=== Página ===

Guilherme Queiroz
ISTOÉ DINHEIRO
- 17/10/2011
Decisão do governo de não incluir reajustes do Judiciário e
do MP no Orçamento de 2012 deflagra disputa entre Poderes e desencadeia ameaças
de greve.
Ao adotar o discurso da austeridade fiscal, o governo
federal buscou mostrar que pretende fazer sua parte no esforço para reduzir a
taxa de juros brasileira, a mais alta do mundo, e tem compromisso com o
equilíbrio das contas públicas. Mas o que deveria evocar simpatias se tornou
uma pedra no sapato da presidente Dilma Rousseff. O governo decidiu endurecer
as negociações contra as categorias em greve, como os funcionários dos
Correios, funcionários de universidades federais e bancos públicos, não
aceitando aumentos acima da inflação. Para piorar o incômodo, a decisão de não
incluir na proposta de Orçamento de 2012 os reajustes que inchariam a gorda
folha do funcionalismo, deflagrou uma queda de braço entre os Poderes.
Judiciário e Ministério Público da União (MPU) travam uma aguerrida campanha
pela reposição salarial, que já soma tentativas frustradas de diálogo e uma
ação no Supremo Tribunal Federal (STF) para forçar a concessão do reajuste sem
anuência do Congresso Nacional. O governo utiliza o discurso da crise e da
inflação acima do teto da meta para manter os reajustes compatíveis com as
perdas inflacionárias, e nada mais.
O primeiro sinal de endurecimento veio com o anúncio do
corte do ponto dos funcionários em greve no Correios. A Eletrobras, que enfrentou
uma paralisação em junho, já tomara a mesma atitude. Na terça-feira 11, a
ministra do Planejamento, Miriam Belchior, afirmou que os grevistas devem
assumir as consequências da paralisação, encerrada na terça feira 11. “Greve
não é férias”, disse a ministra. De volta das viagens aos Estados Unidos e à
Europa, a presidente Dilma vem reforçando sua preocupação com o agravamento da
crise internacional. Isso porque só o novo salário mínimo, que irá a R$ 619,21
no ano que vem, terá impacto de R$ 21,5 bilhões nas contas públicas. Assim, o
Orçamento de 2012 não incluiu propostas como a do Judiciário: passou sem
contemplar os R$ 7,7 bilhões previstos para bancar os aumentos para magistrados
e servidores.

=== Entradas listadas ===
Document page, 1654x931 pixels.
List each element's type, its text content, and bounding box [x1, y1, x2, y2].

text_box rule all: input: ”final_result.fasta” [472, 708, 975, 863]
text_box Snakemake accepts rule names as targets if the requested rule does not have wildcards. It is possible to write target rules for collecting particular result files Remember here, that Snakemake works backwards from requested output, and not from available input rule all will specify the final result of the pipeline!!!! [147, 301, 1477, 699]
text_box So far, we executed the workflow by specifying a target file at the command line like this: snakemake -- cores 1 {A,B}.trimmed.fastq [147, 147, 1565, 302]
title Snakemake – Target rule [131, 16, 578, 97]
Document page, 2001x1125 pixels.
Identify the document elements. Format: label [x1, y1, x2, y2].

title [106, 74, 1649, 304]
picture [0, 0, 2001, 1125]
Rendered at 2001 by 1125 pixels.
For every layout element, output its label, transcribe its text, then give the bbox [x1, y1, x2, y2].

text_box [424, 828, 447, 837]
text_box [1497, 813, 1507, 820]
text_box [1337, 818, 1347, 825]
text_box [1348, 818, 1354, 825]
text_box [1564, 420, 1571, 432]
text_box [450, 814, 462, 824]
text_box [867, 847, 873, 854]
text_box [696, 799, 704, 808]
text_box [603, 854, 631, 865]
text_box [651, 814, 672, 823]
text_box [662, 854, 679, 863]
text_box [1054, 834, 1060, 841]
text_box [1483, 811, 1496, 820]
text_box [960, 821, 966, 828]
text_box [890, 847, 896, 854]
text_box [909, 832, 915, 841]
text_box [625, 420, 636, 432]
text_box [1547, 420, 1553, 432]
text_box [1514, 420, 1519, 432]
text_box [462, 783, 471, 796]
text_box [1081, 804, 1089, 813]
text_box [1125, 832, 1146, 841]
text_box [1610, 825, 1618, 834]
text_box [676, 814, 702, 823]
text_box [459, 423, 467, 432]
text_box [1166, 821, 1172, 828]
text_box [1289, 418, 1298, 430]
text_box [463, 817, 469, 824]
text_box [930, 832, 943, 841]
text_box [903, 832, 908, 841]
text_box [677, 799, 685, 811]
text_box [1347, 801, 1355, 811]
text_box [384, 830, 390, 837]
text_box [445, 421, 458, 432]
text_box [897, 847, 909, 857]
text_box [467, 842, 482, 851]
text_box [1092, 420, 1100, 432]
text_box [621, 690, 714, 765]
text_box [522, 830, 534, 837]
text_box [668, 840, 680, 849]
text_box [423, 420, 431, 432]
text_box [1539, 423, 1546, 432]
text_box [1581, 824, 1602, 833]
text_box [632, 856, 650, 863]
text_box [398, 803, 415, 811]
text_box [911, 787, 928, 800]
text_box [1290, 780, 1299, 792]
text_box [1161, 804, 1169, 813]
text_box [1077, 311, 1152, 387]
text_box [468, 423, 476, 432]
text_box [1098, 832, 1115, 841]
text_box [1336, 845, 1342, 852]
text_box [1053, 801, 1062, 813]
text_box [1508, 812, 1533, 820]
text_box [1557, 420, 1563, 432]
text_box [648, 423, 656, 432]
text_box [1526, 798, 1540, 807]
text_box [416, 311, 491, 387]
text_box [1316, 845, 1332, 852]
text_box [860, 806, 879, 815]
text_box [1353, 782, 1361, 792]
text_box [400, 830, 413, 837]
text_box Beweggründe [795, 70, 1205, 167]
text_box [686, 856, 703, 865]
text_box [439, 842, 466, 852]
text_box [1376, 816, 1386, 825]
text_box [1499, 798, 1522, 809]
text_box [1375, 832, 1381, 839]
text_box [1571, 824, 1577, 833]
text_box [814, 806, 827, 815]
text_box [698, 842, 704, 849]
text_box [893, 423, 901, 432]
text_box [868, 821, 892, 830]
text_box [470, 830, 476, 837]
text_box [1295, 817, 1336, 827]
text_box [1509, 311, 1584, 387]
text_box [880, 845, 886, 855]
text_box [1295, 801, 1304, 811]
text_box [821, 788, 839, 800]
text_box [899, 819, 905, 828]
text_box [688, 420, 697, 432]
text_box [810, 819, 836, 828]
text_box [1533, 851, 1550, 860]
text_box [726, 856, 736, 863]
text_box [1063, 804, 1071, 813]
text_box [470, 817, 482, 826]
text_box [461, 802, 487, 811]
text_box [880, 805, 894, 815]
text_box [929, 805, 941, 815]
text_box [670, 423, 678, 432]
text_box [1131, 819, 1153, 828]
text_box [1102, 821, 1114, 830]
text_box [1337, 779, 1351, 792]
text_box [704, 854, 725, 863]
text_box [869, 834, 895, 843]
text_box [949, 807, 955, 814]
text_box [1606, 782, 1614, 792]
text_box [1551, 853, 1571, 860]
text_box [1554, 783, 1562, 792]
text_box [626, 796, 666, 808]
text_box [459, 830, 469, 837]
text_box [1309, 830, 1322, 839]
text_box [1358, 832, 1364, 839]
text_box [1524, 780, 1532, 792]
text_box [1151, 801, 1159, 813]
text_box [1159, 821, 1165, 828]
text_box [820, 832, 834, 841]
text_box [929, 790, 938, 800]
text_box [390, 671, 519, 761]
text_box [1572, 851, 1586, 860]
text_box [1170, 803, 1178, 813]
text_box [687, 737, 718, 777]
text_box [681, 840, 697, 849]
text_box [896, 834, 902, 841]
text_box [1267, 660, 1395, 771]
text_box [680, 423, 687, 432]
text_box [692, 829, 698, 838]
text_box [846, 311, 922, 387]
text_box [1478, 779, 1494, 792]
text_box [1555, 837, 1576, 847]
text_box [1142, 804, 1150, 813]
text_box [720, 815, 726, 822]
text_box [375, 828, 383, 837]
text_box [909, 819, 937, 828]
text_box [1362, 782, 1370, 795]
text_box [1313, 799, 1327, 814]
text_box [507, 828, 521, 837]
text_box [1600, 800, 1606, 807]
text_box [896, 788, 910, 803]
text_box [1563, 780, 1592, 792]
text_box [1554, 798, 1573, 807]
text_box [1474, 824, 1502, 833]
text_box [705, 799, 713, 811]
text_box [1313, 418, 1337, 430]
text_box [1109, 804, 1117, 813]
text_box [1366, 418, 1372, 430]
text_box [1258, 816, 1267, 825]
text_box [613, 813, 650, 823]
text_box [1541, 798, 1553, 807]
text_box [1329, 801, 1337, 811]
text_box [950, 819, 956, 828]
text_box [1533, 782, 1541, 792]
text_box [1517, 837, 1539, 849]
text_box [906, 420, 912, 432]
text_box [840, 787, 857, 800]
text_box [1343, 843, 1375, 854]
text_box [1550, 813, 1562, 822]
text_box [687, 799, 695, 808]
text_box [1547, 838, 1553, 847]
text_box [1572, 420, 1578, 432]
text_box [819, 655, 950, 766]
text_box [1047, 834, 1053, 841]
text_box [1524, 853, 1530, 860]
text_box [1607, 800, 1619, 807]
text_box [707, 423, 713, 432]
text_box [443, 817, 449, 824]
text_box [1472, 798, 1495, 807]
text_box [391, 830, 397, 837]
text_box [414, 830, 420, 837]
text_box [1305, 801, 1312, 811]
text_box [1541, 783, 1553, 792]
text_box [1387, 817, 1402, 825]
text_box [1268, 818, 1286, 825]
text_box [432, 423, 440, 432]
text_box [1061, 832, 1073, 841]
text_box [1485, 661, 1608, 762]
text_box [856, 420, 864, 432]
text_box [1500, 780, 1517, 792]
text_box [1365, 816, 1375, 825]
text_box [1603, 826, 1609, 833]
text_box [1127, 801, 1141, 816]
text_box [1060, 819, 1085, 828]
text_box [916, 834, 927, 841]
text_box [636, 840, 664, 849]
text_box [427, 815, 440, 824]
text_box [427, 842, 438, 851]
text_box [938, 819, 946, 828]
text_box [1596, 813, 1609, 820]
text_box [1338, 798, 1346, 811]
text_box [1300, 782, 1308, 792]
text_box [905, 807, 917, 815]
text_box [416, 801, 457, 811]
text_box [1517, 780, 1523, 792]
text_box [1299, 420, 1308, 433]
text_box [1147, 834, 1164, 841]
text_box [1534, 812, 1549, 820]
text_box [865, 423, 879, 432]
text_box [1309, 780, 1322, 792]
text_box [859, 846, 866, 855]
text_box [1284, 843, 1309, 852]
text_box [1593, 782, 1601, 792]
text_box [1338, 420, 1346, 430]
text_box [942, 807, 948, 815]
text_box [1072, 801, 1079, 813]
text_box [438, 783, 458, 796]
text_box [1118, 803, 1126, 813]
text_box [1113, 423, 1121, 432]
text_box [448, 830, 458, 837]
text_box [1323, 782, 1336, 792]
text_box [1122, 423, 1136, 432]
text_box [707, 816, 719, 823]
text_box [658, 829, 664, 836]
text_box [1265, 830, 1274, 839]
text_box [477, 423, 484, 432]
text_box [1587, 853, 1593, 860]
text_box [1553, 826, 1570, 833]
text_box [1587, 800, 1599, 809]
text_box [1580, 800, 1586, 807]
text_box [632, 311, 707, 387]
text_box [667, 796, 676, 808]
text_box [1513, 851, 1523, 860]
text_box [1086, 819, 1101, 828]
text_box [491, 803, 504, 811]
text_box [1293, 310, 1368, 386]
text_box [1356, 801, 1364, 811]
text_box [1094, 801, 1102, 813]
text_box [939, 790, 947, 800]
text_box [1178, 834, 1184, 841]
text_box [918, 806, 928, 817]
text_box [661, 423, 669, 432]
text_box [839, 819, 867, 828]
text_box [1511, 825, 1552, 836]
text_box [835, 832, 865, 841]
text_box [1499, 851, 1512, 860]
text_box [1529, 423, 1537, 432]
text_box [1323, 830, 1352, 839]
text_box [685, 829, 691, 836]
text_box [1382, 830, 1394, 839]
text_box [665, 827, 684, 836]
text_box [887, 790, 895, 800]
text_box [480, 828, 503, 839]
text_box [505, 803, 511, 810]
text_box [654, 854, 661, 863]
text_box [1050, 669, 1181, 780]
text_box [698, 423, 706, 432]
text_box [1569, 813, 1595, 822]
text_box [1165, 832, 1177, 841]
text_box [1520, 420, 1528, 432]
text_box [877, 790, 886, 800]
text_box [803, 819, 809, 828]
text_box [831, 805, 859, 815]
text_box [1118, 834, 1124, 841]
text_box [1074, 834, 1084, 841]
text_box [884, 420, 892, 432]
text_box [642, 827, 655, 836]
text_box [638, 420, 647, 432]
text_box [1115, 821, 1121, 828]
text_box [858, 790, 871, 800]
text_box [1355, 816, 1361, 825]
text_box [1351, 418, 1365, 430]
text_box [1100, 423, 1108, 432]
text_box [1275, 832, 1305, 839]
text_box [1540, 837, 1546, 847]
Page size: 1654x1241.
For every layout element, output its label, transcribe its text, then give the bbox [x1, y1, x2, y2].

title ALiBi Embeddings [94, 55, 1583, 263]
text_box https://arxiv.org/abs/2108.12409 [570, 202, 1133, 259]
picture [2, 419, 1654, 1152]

=== O que se pede ===
Explique, em uma a três frases e com base na reportagem, por que o Orçamento de 2012 não contemplou os R$ 7,7 bilhões previstos para os aumentos de magistrados e servidores.

=== Resposta completa ===
A presidente Dilma vem reforçando sua preocupação com o agravamento da crise internacional, porque só o novo salário mínimo, que irá a R$ 619,21 no ano seguinte, terá impacto de R$ 21,5 bilhões nas contas públicas. Por isso, o Orçamento de 2012 não incluiu propostas como a do Judiciário.